Scrapie Infectivity and Proteinase K‐Resistant Prion Protein in Sheep Placenta, Brain, Spleen, and Lymph Node: Implications for Transmission and Antemortem Diagnosis
Author(s) -
Richard E. Race,
Allen L. Jenny,
Diane L. Sutton
Publication year - 1998
Publication title -
the journal of infectious diseases (online. university of chicago press)/the journal of infectious diseases
Language(s) - English
Resource type - Journals
SCImago Journal Rank - 2.69
H-Index - 252
eISSN - 1537-6613
pISSN - 0022-1899
DOI - 10.1086/515669
Subject(s) - scrapie , infectivity , bovine spongiform encephalopathy , virology , spleen , biology , proteinase k , placenta , transmission (telecommunications) , transmissible spongiform encephalopathy , pathology , immunology , virus , medicine , prion protein , disease , pregnancy , genetics , fetus , dna , electrical engineering , engineering
Probable transmission of bovine spongiform encephalopathy to humans has focused intense interest on all of the transmissible spongiform encephalopathies (TSEs) and how they spread. In all TSEs, an abnormal disease-associated, proteinase K-resistant protein referred to as PrP-res or PrPsc accumulates in brain. In some species, PrP-res accumulates in other tissues as well. Sheep placenta, brain, spleen, and lymph node were analyzed in detail for PrP-res and infectivity.
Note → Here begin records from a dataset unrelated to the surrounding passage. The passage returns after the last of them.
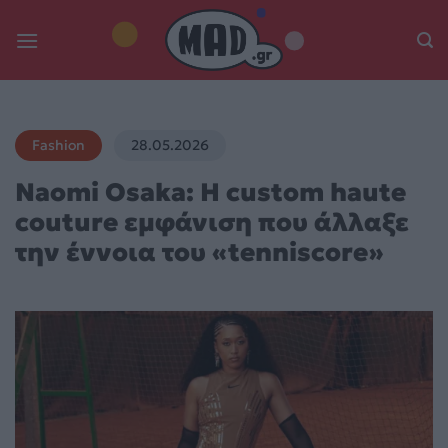
Skip
to
content
Fashion
28.05.2026
Naomi Osaka: Η custom haute
couture εμφάνιση που άλλαξε
την έννοια του «tenniscore»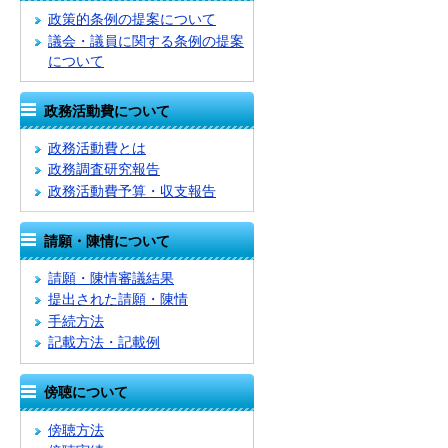
政策的条例の提案について
議会・議員に関する条例の提案
について
政務活動費について
政務活動費とは
政務調査研究報告
政務活動費予算・収支報告
請願・陳情について
請願・陳情審議結果
提出された請願・陳情
手続方法
記載方法・記載例
傍聴について
傍聴方法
Both were detected in all brain and spleen samples and in placenta and lymph nodes of 80% of the scrapie-infected sheep. A perfect correlation was observed between infectivity and PrP-res detection. These results substantiate the probability that placenta plays an important role in natural transmission of scrapie, suggest that analysis of placenta for PrP-res could be the basis for an antemortem test for sheep scrapie, and show that PrP-res, scrapie infectivity, and scrapie disease are closely associated.